#### TEXTO-FONTE:
______________________________

Poeira, buracos, falta de visibilidade na estrada, riscos de acidentes, animais mortos e sem acesso à caatinga e fontes de água. Esses são alguns dos problemas enfrentados pela população local. “Já passei momentos difíceis nessa estrada, de moto, você não vê nada, quem tá vindo ou quem tá indo. Tá insuportável, não estamos aguentando mais”, desabafa Domingos Lima, 55, da comunidade Tombador de Cima.

O grande fluxo de carretas da empresa de mineração já tem até interferido na renda e no jeito de viver das comunidades tradicionais. Seu Raimundo Nonato, 65, do Limoeiro, teve que se desfazer da sua criação de gado. “Minha roça é aqui na beira da estrada, fui obrigado a vender minha criação porque não tinha mais como eles beberem água, e eu fiquei sem nada. Só estamos sendo prejudicados”, comenta.

______________________________

#### DADOS:
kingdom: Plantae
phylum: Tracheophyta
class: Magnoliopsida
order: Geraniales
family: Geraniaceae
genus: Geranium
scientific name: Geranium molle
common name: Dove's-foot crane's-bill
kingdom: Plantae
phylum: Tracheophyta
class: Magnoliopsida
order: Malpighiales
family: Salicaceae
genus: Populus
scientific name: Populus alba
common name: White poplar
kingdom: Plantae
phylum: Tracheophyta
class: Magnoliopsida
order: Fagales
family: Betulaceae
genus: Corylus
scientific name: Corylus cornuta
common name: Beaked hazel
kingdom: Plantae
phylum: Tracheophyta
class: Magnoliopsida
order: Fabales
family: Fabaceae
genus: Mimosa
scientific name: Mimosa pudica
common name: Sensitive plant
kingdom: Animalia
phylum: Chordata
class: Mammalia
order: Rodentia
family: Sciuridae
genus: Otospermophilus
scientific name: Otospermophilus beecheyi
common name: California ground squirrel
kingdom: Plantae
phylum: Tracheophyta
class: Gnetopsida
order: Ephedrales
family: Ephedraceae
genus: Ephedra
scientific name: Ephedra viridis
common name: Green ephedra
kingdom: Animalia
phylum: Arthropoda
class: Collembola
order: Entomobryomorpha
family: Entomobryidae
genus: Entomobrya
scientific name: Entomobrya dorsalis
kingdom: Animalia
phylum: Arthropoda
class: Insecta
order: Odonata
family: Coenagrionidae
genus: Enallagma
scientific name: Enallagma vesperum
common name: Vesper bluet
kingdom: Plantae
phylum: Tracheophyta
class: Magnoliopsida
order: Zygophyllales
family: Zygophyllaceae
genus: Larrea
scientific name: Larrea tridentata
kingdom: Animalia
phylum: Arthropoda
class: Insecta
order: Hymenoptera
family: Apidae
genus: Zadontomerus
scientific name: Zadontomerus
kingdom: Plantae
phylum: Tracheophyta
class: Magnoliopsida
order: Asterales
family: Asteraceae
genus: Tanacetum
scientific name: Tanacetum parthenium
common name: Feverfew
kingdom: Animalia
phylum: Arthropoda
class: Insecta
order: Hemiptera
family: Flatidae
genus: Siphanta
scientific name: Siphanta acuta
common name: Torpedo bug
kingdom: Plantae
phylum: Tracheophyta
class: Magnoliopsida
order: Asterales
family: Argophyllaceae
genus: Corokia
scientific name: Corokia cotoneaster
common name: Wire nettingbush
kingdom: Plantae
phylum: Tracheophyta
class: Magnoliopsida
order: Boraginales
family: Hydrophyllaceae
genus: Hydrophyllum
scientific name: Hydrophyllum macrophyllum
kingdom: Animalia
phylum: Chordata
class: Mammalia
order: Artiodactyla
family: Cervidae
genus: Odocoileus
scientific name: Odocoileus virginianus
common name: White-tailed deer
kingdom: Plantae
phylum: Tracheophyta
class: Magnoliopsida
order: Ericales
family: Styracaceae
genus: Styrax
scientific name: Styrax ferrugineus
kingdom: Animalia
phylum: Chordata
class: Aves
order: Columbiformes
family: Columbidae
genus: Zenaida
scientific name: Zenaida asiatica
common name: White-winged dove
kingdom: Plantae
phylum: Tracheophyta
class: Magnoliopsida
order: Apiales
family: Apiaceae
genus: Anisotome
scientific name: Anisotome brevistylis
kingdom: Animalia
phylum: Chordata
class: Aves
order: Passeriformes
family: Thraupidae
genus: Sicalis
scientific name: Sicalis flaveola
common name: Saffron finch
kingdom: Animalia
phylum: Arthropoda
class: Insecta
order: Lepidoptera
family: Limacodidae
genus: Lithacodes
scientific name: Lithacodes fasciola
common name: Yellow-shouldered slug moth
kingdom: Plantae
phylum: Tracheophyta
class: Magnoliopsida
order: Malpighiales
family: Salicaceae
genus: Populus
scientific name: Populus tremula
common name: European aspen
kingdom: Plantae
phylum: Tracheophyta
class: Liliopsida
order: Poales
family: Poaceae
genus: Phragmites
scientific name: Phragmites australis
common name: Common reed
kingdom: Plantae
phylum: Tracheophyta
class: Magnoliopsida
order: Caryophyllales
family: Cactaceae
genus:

______________________________

#### INSTRUÇÕES:
[A] No texto-fonte, a qual comunidade pertence Domingos Lima?
[B] Com base no texto-fonte, explique por que Raimundo Nonato teve de vender sua criação de gado.
[C] Escreva a continuação do texto-fonte sobre os impactos do tráfego de carretas da mineração nas comunidades, partindo do último parágrafo apresentado.

#### RESPOSTAS DO EXERCÍCIO:
[A] À comunidade Tombador de Cima.

[B] Sua roça fica à beira da estrada, e ele foi obrigado a vender a criação porque os animais já não tinham como beber água. Com isso, ficou sem nada.

[C]
Cansadas dessa situação e com receio de que os problemas se agravem, as comunidades atingidas pela Tombador Iron Mineração iniciaram um protesto na manhã da última segunda-feira (30). Com dois pontos de ocupação na estrada, carretas e funcionários da empresa não conseguem trafegar pelo local há mais de 36 horas. O objetivo principal da manifestação é conseguir o asfaltamento da via, cerca de 100 quilômetros de extensão.

“Estamos sofrendo, não conseguimos mais fazer um trajeto com tranquilidade daqui pra Sento Sé. A nossa luta é pela nossa melhora, estamos fazendo um protesto digno. Nós somos gente”, afirmou Marismar Vital, 39, pescadora da comunidade Aldeia.

Até o momento, as comunidades não receberam nenhum retorno sobre a reivindicação. Representantes da Prefeitura Municipal e da Secretaria de Infraestrutura do Estado estiveram no local. As Polícias Rodoviária Estadual e Militar também estiveram na ocupação na tarde de ontem. Na ocasião, tentaram intimidar e desmobilizar o protesto. No entanto, as comunidades seguem em manifestação até que a pauta seja atendida.